- Ensure same AWS Region for source data and the Kyvos deployment
You must ensure that the Kyvos is deployed on the same AWS Region as the data source (on S3, Snowflake, or Redshift). Different Regions will incur data transfer costs and delays.
- Query Engines, BI Server, and S3 storage must be in the same region
- Configure Cluster and Query Engine Scheduling to save cost and use cloud resources only when needed.
You can create schedules for:
- Shutdown cluster for any time interval .
- Start cluster for any time interval.
- Schedule query engines for any time interval.
- Elastic cube builds on EMR
Configure the EMR such that the cluster can scale in or scale out to use only the resources that are needed. This saves the cost of cube builds as compared to having static worker nodes.
- Use On-Demand EMR
The on-demand EMR cluster gets created when the cube build is launched and gets terminated when no cube builds are running OR no cube build is scheduled within the next 30 minutes. This ensures that the EMR is used only for the duration of cube build.
- Use Spot instances to save EMR costs in the cube builds
To save resource costs while building Kyvos cubes, configure the Spot instances. AWS offers Spot instances at a discounted price and can significantly reduce the cube build cost. Please note, the Spot instances are forcibly retracted because of insufficient capacity, which is quite common while using Spot instances. This may lead to a reattempt of the failed task which was running on the retracted Spot node and can increase cube build time.
- Use Glue service for Hive table metadata storage
Glue allows you to use HCatalog Glue to avoid the recreation of HCatalog tables with EMR cluster recreation for the same deployment.

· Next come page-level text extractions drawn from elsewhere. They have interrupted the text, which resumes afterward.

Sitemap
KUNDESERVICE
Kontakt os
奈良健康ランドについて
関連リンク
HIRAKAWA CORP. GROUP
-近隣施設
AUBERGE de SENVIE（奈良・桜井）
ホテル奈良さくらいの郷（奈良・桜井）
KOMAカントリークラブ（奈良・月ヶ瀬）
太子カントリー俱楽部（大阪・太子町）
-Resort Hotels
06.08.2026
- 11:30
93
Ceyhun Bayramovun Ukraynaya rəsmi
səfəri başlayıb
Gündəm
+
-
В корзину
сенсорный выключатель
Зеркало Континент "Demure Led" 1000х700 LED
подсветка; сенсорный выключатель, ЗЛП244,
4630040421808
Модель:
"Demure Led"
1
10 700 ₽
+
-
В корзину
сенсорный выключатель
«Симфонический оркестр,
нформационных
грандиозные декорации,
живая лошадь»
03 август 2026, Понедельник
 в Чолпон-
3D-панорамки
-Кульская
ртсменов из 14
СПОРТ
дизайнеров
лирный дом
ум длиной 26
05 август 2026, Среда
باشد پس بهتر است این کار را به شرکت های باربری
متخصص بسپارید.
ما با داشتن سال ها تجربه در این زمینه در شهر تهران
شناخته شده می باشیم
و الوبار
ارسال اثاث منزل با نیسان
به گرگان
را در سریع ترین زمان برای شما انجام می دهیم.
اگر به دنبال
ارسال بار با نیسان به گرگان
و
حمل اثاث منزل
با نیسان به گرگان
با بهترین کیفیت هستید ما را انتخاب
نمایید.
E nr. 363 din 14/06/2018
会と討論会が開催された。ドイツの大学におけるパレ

Table metadata will be preserved in Glue even if the EMR gets terminated.
- Ensure that all the cube which are not eligible for querying must be set to cuboid replication type as NONE.
- Ensure that there should be enough amount of local disk space available on Query Engine to replicate the built cubes.
- For the environments where we are not having sufficient local disk available (Local disk less than Cube size) - create a segment, create a dedicated metadata folder and allocate the prod cubes to this segment and the rest of the cubes to the default segment.